Frank Riehle, FMF Albert-Ludwigs-Universität Freiburg
Quantum dots - defect states and solar cell efficiencies
von 14:15 bis 15:30
|Wo||FRIAS Seminarraum, Albertstr. 19, 79104 Freiburg|
|Kontakttelefon||+49 761 203 5929|
Quantum dots (QDs) are colloidal semiconducting nanocrystals which exhibit unique optical features such as size-tunable fluorescence and absorption spectra. This phenomenon is known as quantum-size effect or quantum confinement and occurs when the crystal size is less than the so-called Bohr Radius, a material specific constant. Because of their quantised energy levels, which arise from the spatial confinement of charge carriers inside the crystal, QDs are often called artificial atoms or superatoms. When QDs absorb light, electrons are promoted from the valence band to the conduction band leaving a bound electron-hole pair (exciton) behind. After the excitation electrons and holes can recombine by e.g. emitting light of lower energy (fluorescence) or non-radiatively by vibrational energy relaxation. The kinetics of the recombination process is strongly influenced by the crystal quality, surface chemistry and the surrounding medium. One promising application of QDs is their use in polymer-hybrid solar cells. There the bound electron-hole pairs, which need to be dissociated into free charge carriers, are generated in the polymer (donor) after light absorption.
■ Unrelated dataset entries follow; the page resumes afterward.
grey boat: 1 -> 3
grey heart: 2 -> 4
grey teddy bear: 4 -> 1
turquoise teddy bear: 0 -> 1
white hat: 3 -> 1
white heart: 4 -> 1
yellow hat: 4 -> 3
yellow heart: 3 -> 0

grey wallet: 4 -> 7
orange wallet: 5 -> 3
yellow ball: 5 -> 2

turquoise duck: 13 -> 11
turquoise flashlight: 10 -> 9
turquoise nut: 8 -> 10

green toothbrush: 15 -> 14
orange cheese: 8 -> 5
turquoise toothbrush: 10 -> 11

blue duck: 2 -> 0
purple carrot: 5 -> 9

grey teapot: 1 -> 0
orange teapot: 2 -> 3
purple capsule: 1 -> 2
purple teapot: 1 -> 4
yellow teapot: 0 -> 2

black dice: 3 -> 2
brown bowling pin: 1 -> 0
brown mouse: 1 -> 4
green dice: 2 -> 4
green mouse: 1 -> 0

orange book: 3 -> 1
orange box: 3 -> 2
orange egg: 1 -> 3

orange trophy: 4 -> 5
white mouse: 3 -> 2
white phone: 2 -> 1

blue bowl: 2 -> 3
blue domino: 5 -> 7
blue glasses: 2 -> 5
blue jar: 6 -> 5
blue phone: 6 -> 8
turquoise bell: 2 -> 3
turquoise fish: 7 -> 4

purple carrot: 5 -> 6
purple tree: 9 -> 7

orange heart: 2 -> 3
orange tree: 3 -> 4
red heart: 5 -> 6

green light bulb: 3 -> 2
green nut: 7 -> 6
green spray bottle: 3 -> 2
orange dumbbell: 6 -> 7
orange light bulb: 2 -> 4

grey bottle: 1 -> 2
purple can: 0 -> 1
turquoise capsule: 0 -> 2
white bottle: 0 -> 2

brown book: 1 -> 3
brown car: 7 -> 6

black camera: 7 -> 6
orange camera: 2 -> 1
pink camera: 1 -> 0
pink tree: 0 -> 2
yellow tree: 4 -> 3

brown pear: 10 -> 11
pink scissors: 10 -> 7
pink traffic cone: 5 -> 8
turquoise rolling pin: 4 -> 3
The electrons are further transferred to the QDs (acceptor) from where they travel to the cathode by hopping events. The corresponding holes stay in the polymer and are transported to the anode. Both, polymer and QDs contribute to the resulting photocurrent. However, the electron-hole recombination mediated by crystal defects in the QDs competes with the charge transfer and thus reduces the solar cell efficiency. In this talk I will highlight the synthesis and surface modification of nearly defect-free CdSe QDs and show the correlation between fluorescence quantum yield and power efficiency leading to improved solar cell performance.